(Text provided):
The entire context is eloquent in the awareness of the employees in the unit of the values of not only achieving increases before the old contract went out and of assurance of parity if others did better, but also of the value to both the employer and them of uninterrupted employment.

Everyone familiar with the subject of labor relations, and most of all the rank and file, are well aware of the powerful weapon, under some circumstances, of the strike, the walkout, the slowdown or the sitdown and other variations on the theme. They are also well aware of the risks. Just as labor sometimes says "no contract, no work", the employer says "no work, no pay." And so, there are some work interruptions due to labor disputes that last so long that even with the pay increase finally achieved, it takes years for the workers to make up, through the increase, what they lost in wages while out of work. Sometimes the employer can neither meet the demands nor absorb a strike and the result is that the enterprise shuts down entirely.

Thus, in the circumstances of this case, the certified representative negotiated a package, including the letter commitment, and submitted it to the employees in the unit. The employees making up the unit twice rejected the package, then accepted it on January 25, 1976. They were led to expect that, by signing up, they could avoid the risks of lost work, if Local 102 signed up early, and when it did not they knew that chance was lost but certainly expected to be able to continue work after Local 102 settled, despite problems at out of state plants. They had voted, back in 1975, not to give negotiating authority for the upcoming contract to the National Brewery Conference, but to negotiate themselves. The vote was evidently unanimous.

Thus, when Local 843 officers undertook to inform plaintiffs that the Local 633 line should be honored, to police the plant to identify which employees went through the picket line, and then accepted and processed charges leading to fines and probation, they frustrated the plaintiffs' natural expectations in light of that history.

(Dataset):
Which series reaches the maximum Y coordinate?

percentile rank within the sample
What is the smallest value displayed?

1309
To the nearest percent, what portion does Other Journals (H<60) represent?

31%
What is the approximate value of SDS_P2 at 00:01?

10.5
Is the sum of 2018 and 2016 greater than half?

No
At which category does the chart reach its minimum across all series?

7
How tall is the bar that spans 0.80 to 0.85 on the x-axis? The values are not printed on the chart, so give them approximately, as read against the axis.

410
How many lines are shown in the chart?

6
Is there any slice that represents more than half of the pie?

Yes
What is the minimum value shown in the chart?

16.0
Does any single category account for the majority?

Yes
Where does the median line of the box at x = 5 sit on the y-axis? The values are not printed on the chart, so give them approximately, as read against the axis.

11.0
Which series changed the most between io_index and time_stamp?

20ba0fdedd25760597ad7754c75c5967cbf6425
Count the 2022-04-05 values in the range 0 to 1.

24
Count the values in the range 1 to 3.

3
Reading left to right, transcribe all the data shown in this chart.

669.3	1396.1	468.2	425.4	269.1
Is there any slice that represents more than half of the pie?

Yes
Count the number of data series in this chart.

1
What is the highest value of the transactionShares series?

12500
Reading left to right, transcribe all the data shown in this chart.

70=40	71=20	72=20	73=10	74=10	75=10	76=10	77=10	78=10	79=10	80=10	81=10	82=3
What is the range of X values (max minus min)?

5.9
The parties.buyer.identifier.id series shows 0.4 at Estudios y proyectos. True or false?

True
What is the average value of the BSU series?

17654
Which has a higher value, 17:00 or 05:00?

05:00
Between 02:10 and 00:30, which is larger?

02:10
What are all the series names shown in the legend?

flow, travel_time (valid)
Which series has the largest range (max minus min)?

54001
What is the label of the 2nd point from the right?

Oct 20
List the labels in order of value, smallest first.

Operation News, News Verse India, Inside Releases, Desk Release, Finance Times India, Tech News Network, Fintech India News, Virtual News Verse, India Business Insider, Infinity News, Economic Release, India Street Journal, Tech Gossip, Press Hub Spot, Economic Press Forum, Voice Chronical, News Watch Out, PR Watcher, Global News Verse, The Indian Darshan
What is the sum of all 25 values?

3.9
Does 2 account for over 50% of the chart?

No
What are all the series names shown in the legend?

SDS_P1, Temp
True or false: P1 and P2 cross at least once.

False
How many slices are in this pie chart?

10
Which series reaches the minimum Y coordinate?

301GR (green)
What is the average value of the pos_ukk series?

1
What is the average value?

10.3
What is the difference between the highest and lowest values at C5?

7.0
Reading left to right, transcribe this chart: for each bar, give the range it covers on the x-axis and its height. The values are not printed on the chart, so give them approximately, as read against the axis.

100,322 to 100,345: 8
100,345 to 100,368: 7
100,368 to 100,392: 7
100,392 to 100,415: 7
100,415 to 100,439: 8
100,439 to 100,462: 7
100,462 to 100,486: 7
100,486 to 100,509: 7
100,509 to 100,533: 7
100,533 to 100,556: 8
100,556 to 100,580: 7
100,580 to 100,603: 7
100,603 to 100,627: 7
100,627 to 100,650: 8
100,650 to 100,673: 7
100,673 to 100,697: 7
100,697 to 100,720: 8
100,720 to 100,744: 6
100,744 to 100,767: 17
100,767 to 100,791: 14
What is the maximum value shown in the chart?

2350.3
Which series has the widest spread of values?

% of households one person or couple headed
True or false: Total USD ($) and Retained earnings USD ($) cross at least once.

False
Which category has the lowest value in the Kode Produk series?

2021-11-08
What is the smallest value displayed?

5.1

(Work request 1): Transcribe the passage on the labor dispute word for word, beginning at the words "Thus, when Local" and stopping after "of that history.".
(Work request 2): Translate this sentence from the passage on the labor dispute into Spanish: "Sometimes the employer can neither meet the demands nor absorb a strike and the result is that the enterprise shuts down entirely."
(Work request 3): Write the next part of the passage on the labor dispute, picking up after its final sentence.
The entries come from a different source than the passage on the labor dispute.

(Expected output 1):
Thus, when Local 843 officers undertook to inform plaintiffs that the Local 633 line should be honored, to police the plant to identify which employees went through the picket line, and then accepted and processed charges leading to fines and probation, they frustrated the plaintiffs' natural expectations in light of that history.

(Expected output 2): A veces el empleador no puede ni satisfacer las demandas ni absorber una huelga, y el resultado es que la empresa cierra por completo.

(Expected output 3):
The plaintiffs wanted to carry out the contract that the Joint Board had negotiated on their behalf and which they had approved. They wanted to work and earn their pay, but the conduct of the Local 843 officers prevented that.

The telegram of February 2, 1976, sent by the Teamsters' General President to Local 843, speaks of the December 3, 1975 letter as a "provision which purports to waive the trade union right of your individual members to respect a picket line of other Teamster locals who may strike during the current negotiations with Anheuser-Busch." Of course, that right of individual members is protected by 29 U.S.C. § 157 equally with the right to agree not to exercise it. Since the right is guaranteed by statute, neither Local 843 nor the General President of the Teamsters had authority to take the right away.

Consequently, if there were jurisdiction, which the court concludes there is not, it would enter judgment on liability in favor *43 of plaintiffs and against defendants. The basis for that liability under the circumstances of this case would be, not a breach of the duty of fair representation but a tortious interference with an opportunity to work and earn each day's pay under the collective bargaining agreement negotiated by the Joint Board and endorsed by the employees for whom it was representative. It is fundamental to sound labor relations that the promises made by management and labor be honored. The employees here made a promise but Local 843 prevented them from honoring it, and should be held liable, if there were jurisdiction, for the ensuing loss of earnings.


[1] The court takes judicial notice of its own records, Wells v. U.S., 318 U.S. 257, 63 S. Ct. 582, 87 L. Ed. 746 (1943).

[2] This was not the case in New Jersey. See Harris, "Pleading and Practice in New Jersey", (N.J.Law School Press, 1926), sec. 85, citing N.J.Comp.Stat. of 1910, p. 4064, sec. 40; the same method applies today, N.J.Court Rule R. 4:4-4(c) (2).

[3] The most recent opinion discussing the subject is Bowen v. U.S. Postal Service, ___ U.S. ___, 103 S. Ct. 588, 74 L. Ed. 2d 402 (1983), reversing 642 F.2d 79 (CA 4, 1981), which had affirmed in part and reversed in part, 470 F. Supp. 1127 (D.Va.1971).